Die Gänsebratenspitze geistert alle Jahre wieder kurz vor dem Weihnachtsfest durch die Gazetten – so auch dieses Jahr. Gemeint ist damit der am ersten Weihnachtsfeiertag von 9 bis 12 Uhr zu beobachtende Effekt, nachdem der Stromverbrauch privater Haushalte auf 480 GWh hochschnellt – ein Drittel mehr als sonst üblich. Zugeschrieben wird das den Haushalten, die über einen Elektro-Backofen verfügen und in diesem ihren Weihnachtsbraten, meist eine Gans zubereiten.
Also 160 GWh, die von den Stromproduzenten in diesen drei Stunden bereitgestellt und von den Netzbetreibern verteilt werden müssen. Mein Energieblogger-Kollege Thorsten Zoerner beleuchtet hier schön die wirtschaftlichen Hintergründe des Ganzen und warum dies alles kein Problem ist.
Dennoch springen jedes Jahr Versorger auf diesen Gänsebratenzug auf und verteilen Pressemitteilungen, so in diesem Jahr auch die Bayernwerke. Die warten noch mit einem besonderen Detail auf:
Seit dem Jahr 2010 kommt im Netzgebiet des Bayernwerks am 25. Dezember zunehmend die Photovoltaik ins Spiel, um die Gänse in den Backöfen goldbraun werden zu lassen.
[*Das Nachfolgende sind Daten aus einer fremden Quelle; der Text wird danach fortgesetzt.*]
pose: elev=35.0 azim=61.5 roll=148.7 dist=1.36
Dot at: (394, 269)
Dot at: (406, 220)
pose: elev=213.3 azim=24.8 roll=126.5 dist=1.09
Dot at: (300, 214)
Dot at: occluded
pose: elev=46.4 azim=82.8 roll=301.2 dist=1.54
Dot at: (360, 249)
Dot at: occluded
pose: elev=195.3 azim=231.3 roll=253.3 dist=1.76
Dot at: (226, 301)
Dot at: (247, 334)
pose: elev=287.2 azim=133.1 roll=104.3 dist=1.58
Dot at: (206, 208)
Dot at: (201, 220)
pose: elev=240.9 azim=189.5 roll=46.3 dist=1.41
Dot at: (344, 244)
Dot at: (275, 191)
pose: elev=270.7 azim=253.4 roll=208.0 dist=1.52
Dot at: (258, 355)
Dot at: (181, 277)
Heute speisen knapp 260.000 Photovoltaik-Anlagen in das Netz des Bayernwerks ein. Bei optimalen Wetterbedingungen ist die gesamte Erzeugungsleistung dieser Anlagen immens: Im Jahr 2015 gab es mehrere Tage, an denen die Stromeinspeisung aus diesen Anlagen über 4.000 Megawatt lag. Das entspricht der Leistung von vier Großkraftwerken. Im Jahr 2012 beispielsweise wurde die Gänsebratenspitze im Bayernwerk-Netz nahezu gänzlich durch Photovoltaik abgedeckt. Ein Zuschalten konventioneller Kraftwerksreserven war nahezu nicht erforderlich.
Schön für das solaranlagenreiche Bayern. Doch wie sieht es im Rest der Republik für morgen aus?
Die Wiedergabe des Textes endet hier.